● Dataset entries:
==========
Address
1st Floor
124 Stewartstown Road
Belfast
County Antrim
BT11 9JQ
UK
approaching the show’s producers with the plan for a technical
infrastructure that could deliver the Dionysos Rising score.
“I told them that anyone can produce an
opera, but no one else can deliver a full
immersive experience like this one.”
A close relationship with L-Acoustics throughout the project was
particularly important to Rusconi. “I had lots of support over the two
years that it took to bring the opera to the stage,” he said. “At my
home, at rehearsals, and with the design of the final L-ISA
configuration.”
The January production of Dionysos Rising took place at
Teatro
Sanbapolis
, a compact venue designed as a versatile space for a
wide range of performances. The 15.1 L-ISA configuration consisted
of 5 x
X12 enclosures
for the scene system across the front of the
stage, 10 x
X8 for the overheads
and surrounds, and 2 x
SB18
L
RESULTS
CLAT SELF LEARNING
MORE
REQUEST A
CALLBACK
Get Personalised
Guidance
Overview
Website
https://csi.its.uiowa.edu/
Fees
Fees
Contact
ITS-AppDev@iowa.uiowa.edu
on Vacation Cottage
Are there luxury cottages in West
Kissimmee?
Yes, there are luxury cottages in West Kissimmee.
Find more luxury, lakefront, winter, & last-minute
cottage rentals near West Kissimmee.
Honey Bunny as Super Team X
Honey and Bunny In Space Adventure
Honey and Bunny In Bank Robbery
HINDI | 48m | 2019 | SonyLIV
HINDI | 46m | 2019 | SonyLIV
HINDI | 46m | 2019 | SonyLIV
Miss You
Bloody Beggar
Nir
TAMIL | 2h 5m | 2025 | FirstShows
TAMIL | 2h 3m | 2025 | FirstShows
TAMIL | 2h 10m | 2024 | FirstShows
==========
● REQUIRED WORK:
Where the string "Honey" occurs in a line above, count that line, and report solely the final figure.

● RESPONSE TO THIS EXERCISE:
3